Take a pic and release. A picture with me next to the fish with the surroundings in the background invokes a more powerful memory association than a mounted fish, for me. Plus, I have also experienced catching the same fish in subsequent years; it is like seeing a good friend again.


----------



## rguitar87 (May 15, 2013)

Picture and let it swim away; I always release fish and only use artificial baits.


----------



## Bostonwhaler10 (Apr 30, 2012)

rguitar87 said:


> Picture and let it swim away; I always release fish and only use artificial baits.


Why only artificial. I'm 80% artificial using live bait for catfish only really.


----------



## rguitar87 (May 15, 2013)

Bostonwhaler10 said:


> Why only artificial. I'm 80% artificial using live bait for catfish only really.

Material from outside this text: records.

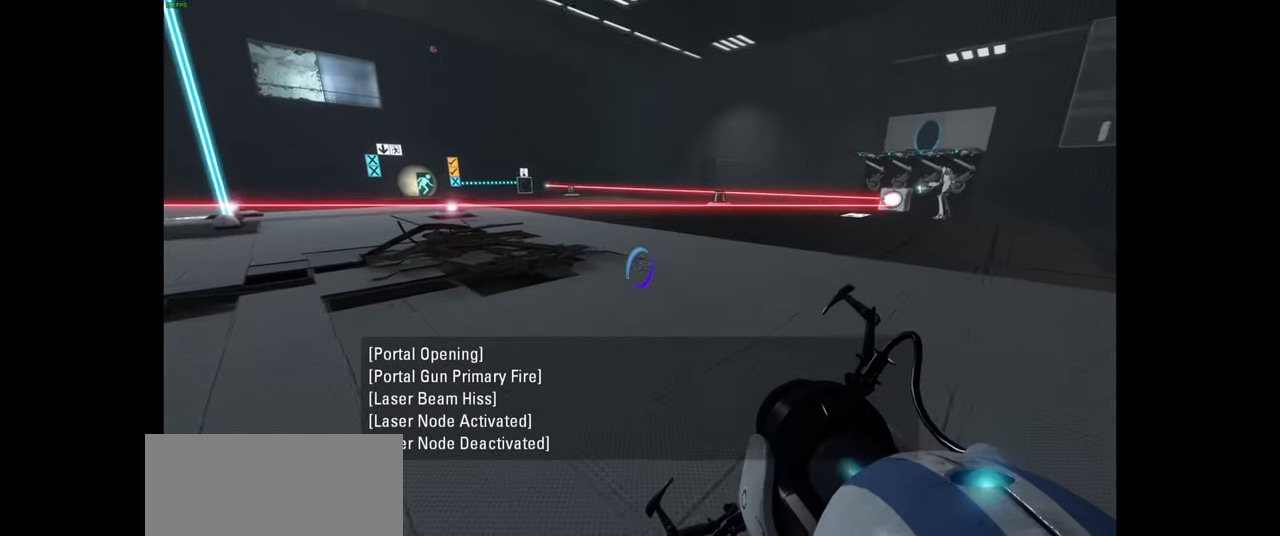
{"keys": ["w"], "mouse": [], "events": [[217, "w", "up"], [500, "w", "down"]]}
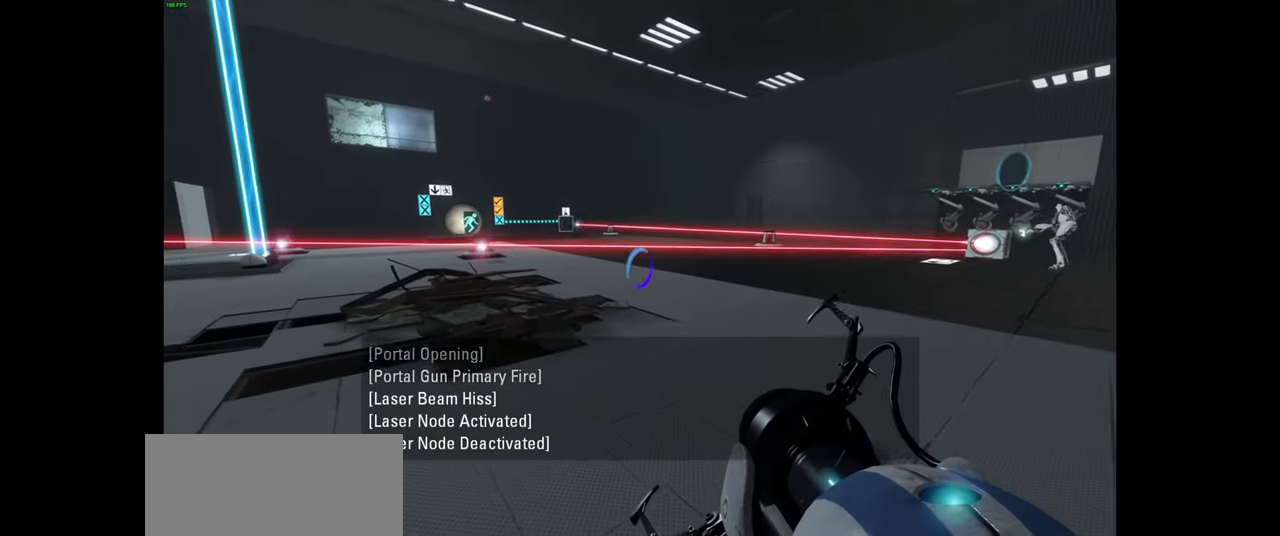
{"keys": [], "mouse": [], "events": [[150, "a", "down"], [350, "a", "up"], [383, "w", "up"]]}
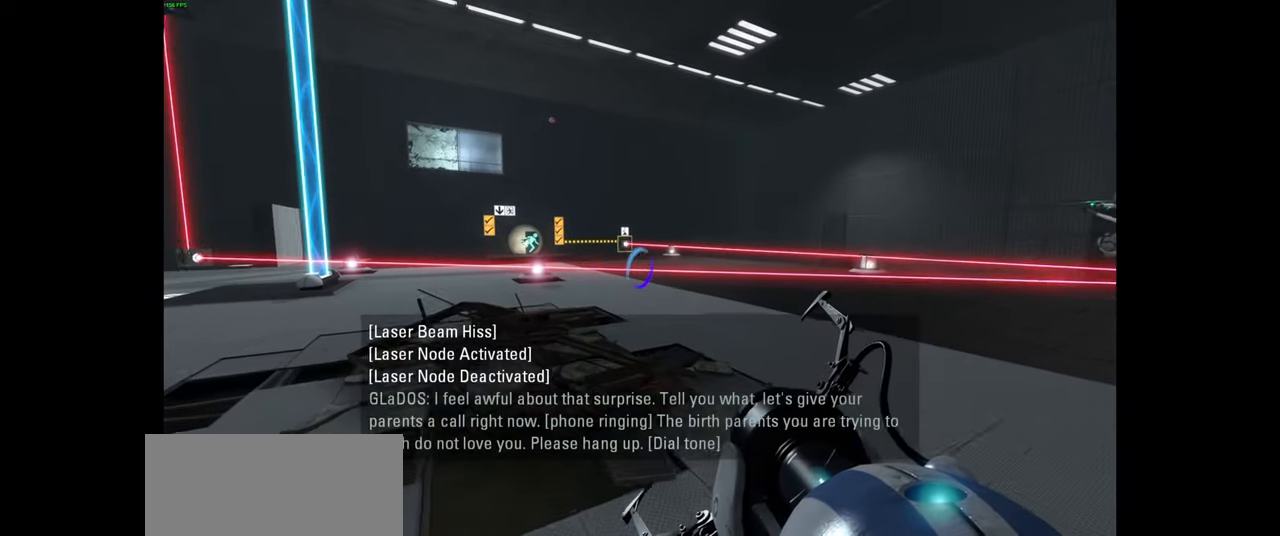
{"keys": ["d", "w"], "mouse": [], "events": [[217, "w", "down"], [267, "d", "down"]]}
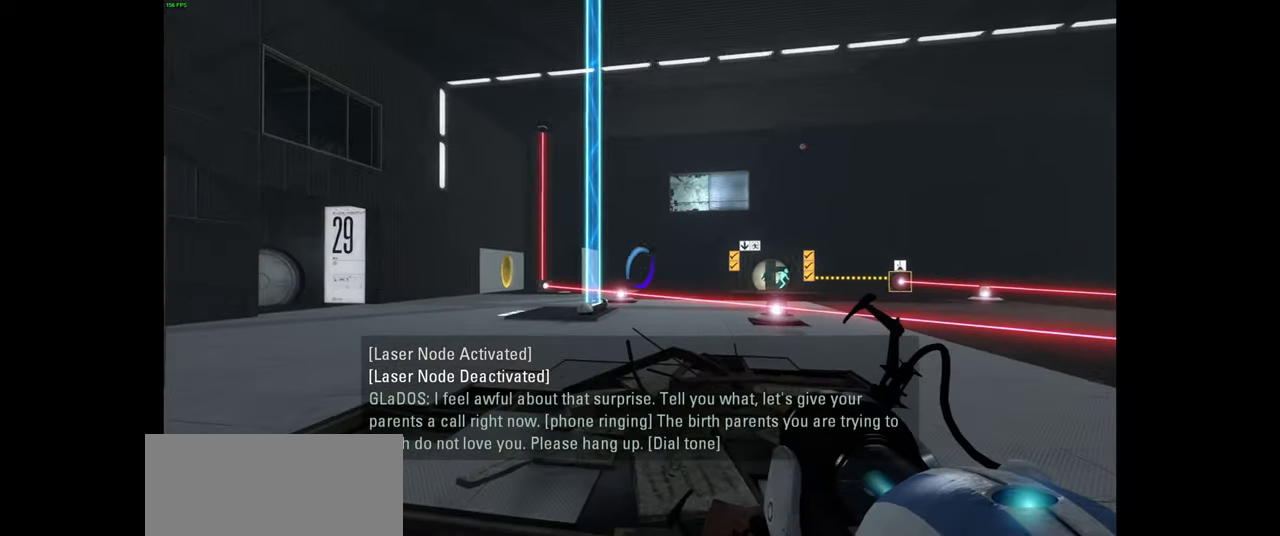
{"keys": ["d", "w"], "mouse": ["wheel"], "events": [[17, "w", "up"], [233, "w", "down"], [433, "mouse_wheel", "down"]]}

Ever since I became a vegetarian I stopped using live baits. I could never give up fishing all together, so I just stick to artificial lures and try my best to never do lasting harm to anything.


----------



## yakfish (Mar 13, 2005)

I would keep it and get it recorded. I release nearly everything I catch. However, If I caught one that broke a record I would definitely keep it without a second thought and I wouldn't let anyone make me feel "guilty" for doing it either. Any fish that has reached record size is already nearing the end of its life anyways and has already spawned multiple time therefore the genes have already been passed on to many fish in the body of water. There isn't much good to come from releasing that fish.


----------



## GarrettMyers (May 16, 2011)

Fish sticks 


Posted using Outdoor Hub Campfire


----------



## fallen513 (Jan 5, 2010)

I caught a 14 lb. white bass yesterday. Ate it immediately.


----------



## ARReflections (Jan 7, 2011)

fallen513 said:


> I caught a 14 lb. white bass yesterday. Ate it immediately.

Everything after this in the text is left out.